Besides that, what are your plans for the near future? I know that some worldwide festivals are scheduled with Necrophobic, is there anything else?

We actually started to plan the first gigs with In Aphelion yesterday. We decided that we will take this out on the road and we will start playing in June this year. I have no more specific information but we decided to do this. It will be very small of course which will be nice instead of the big festivals to go back in time a bit. Right now we're planning very much on how to learn the songs and how to do this, which musicians because we need a bass player (they announced Dennis Holm from Avslut as bass player lately; M.).
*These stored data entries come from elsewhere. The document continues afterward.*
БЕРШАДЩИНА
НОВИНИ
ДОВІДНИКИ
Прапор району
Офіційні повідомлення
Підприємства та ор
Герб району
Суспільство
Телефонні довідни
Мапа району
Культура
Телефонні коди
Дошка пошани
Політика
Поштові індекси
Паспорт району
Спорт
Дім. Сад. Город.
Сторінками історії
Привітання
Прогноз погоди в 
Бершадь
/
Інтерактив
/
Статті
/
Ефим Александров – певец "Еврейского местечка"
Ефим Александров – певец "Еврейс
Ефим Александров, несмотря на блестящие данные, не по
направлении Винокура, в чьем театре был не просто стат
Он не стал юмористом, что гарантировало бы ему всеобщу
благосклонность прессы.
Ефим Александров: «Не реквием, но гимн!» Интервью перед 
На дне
Finally, what are your hopes for 2022?

I hope more than anything that I will enjoy being out on the road again. Like so many other people I got used to being at home. I missed the stage for the first year but now I don't miss it anymore. I'm kind of afraid of what I have become. The worst scenario would be to go out on the stage and say "nah, fuck this! This is not my life anymore." Right now it seems quite possible but what I hope is that everything will come back and I will say "Yes, this is where I belong!". I really hope that it will be a great time and good concerts and so on. That's what I hope. If I feel like this, many people feel like this. And if many people feel like this, the scene dies.